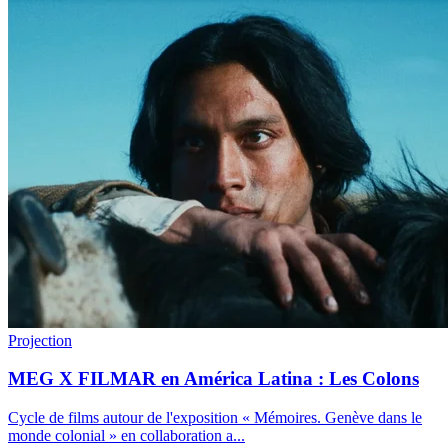
Projection
MEG X FILMAR en América Latina : Les Colons
Cycle de films autour de l'exposition « Mémoires. Genève dans le
monde colonial » en collaboration a
...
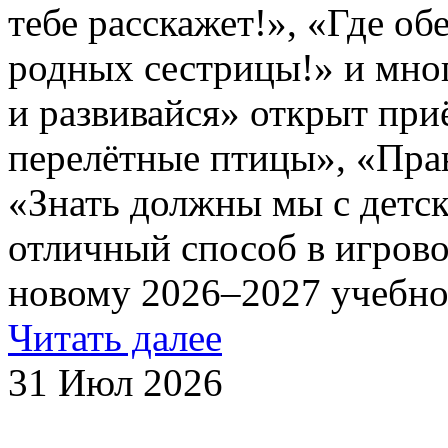
тебе расскажет!», «Где об
родных сестрицы!» и мног
и развивайся» открыт пр
перелётные птицы», «Пра
«Знать должны мы с детски
отличный способ в игрово
новому 2026–2027 учебно
Читать далее
31 Июл 2026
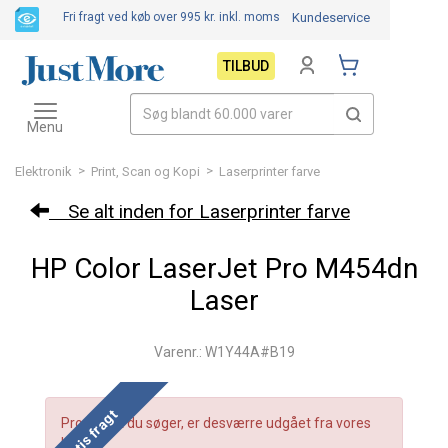
Fri fragt ved køb over 995 kr.
inkl. moms
Kundeservice
TILBUD
Toggle
navigation
Menu
>
>
Elektronik
Print, Scan og Kopi
Laserprinter farve
Se alt inden for Laserprinter farve
HP Color LaserJet Pro M454dn
Laser
Varenr.: W1Y44A#B19
Gratis fragt
Produktet du søger, er desværre udgået fra vores
lager.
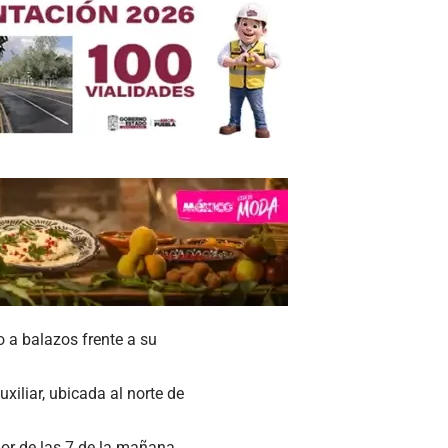
 a balazos frente a su
xiliar, ubicada al norte de
dor de las 7 de la mañana.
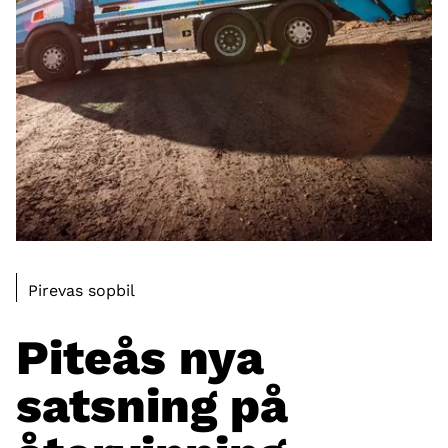
Pirevas sopbil
Piteås nya
satsning på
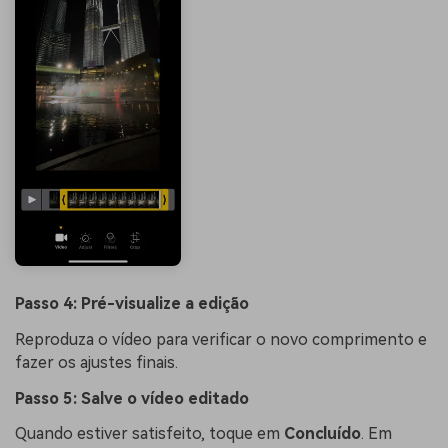
Passo 4: Pré-visualize a edição
Reproduza o vídeo para verificar o novo comprimento e
fazer os ajustes finais.
Passo 5: Salve o vídeo editado
Quando estiver satisfeito, toque em
Concluído
. Em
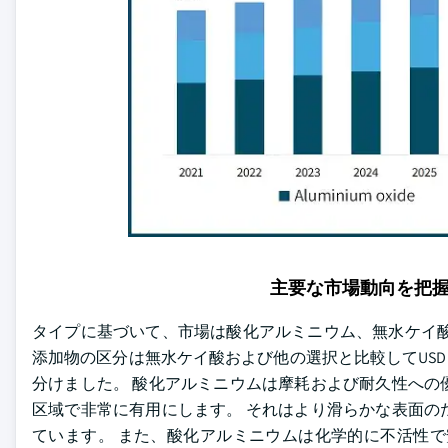
主要な市場動向を把
タイプに基づいて、市場は酸化アルミニウム、無水ケイ酸
添加物の区分は無水ケイ酸および他の選択と比較してUSD 2
分けました。 酸化アルミニウムは摩耗および耐久性への
区域で非常に有用にします。 それはより滑らかな表面の
ています。 また、酸化アルミニウムは化学的に不活性で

- - -

(What is being asked) The answer must consist of every line above that contains the word "Passo".

(Result for this exercise)
Passo 4: Pré-visualize a edição
Passo 5: Salve o vídeo editado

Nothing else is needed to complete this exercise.